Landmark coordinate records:
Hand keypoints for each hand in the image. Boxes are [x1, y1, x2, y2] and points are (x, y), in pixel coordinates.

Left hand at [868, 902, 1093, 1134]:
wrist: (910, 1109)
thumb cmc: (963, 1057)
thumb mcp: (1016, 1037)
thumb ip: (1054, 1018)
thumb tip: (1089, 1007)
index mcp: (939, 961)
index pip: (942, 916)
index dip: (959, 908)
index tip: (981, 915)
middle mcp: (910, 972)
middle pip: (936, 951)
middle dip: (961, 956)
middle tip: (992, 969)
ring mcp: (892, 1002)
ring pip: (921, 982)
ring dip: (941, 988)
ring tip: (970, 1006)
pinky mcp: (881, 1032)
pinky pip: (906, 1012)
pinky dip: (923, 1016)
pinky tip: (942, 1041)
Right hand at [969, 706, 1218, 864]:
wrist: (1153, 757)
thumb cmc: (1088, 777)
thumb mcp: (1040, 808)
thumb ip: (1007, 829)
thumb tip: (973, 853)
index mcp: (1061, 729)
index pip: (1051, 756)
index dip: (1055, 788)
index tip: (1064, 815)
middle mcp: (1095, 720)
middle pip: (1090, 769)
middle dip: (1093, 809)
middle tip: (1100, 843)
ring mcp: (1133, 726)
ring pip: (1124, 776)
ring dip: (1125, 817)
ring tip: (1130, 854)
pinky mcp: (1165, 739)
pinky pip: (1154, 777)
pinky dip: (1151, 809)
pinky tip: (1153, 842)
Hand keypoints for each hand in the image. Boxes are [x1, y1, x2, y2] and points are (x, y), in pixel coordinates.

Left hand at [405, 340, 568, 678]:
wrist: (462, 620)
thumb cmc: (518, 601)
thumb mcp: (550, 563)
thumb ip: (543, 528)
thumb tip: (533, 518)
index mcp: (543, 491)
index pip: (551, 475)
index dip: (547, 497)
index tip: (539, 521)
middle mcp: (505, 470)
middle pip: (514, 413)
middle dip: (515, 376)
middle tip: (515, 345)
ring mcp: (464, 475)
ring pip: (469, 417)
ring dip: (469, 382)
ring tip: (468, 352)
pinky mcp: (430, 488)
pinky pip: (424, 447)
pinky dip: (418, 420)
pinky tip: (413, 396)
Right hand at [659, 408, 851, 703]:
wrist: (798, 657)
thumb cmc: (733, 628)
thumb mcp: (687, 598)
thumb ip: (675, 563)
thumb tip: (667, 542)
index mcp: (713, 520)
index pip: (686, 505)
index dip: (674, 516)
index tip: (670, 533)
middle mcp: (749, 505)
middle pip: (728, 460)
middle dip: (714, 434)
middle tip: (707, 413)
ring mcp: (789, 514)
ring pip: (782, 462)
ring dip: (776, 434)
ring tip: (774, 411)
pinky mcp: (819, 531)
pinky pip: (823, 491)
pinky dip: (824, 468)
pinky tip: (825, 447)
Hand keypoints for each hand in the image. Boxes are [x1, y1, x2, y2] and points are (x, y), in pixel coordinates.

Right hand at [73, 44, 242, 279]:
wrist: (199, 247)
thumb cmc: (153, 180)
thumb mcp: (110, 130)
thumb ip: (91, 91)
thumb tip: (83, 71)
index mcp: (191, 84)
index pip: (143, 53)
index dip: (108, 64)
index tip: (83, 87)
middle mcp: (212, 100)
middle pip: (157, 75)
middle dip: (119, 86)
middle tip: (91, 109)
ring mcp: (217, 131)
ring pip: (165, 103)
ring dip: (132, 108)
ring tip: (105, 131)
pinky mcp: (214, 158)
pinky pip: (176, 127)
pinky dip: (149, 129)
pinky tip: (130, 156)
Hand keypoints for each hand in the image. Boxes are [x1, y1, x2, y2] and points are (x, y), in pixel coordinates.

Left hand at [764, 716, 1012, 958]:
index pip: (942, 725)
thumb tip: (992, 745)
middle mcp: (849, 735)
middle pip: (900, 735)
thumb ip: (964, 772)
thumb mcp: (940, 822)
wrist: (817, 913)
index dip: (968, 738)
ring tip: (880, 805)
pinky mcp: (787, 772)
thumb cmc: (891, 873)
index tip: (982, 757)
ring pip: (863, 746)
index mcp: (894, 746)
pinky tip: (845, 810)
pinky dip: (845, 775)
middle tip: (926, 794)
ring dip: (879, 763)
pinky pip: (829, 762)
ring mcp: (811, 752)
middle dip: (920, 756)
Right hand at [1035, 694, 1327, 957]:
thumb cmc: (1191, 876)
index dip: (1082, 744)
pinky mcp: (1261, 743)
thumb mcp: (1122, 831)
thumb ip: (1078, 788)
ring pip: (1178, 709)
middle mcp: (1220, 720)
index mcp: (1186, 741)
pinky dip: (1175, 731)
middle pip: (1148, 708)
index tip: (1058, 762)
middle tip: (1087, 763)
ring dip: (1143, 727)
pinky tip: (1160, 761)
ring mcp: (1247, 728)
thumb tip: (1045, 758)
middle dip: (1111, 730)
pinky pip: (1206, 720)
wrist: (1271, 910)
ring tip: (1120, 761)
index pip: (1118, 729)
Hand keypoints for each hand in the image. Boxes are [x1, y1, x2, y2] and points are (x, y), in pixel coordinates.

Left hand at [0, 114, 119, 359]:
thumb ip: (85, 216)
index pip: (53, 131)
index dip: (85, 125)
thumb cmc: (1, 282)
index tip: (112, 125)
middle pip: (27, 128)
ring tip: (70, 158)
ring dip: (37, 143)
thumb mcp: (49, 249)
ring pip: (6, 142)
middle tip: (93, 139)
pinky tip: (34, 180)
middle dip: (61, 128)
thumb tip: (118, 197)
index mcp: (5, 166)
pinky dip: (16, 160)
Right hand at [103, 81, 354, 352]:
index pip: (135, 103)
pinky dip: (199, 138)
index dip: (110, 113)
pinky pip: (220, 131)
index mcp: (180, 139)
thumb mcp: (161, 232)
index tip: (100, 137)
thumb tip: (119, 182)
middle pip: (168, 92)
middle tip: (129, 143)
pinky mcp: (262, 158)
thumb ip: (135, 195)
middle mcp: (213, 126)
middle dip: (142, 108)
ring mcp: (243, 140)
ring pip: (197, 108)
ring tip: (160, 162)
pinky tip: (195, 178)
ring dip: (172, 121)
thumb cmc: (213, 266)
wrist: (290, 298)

TASK INSTRUCTIONS: Having found the line with "pinky pip: (220, 131)", transcribe it and each line after it to the end of the entries, with no other lines.

YOUR RESPONSE:
pinky pip: (220, 131)
index mcp: (180, 139)
thumb mcp: (161, 232)
index tip: (100, 137)
thumb tip: (119, 182)
middle pip: (168, 92)
middle tip: (129, 143)
pinky mcp: (262, 158)
thumb ip: (135, 195)
middle mcp: (213, 126)
middle dip: (142, 108)
ring mcp: (243, 140)
ring pip: (197, 108)
ring tip: (160, 162)
pinky tip: (195, 178)
ring dip: (172, 121)
thumb cmc: (213, 266)
wrist: (290, 298)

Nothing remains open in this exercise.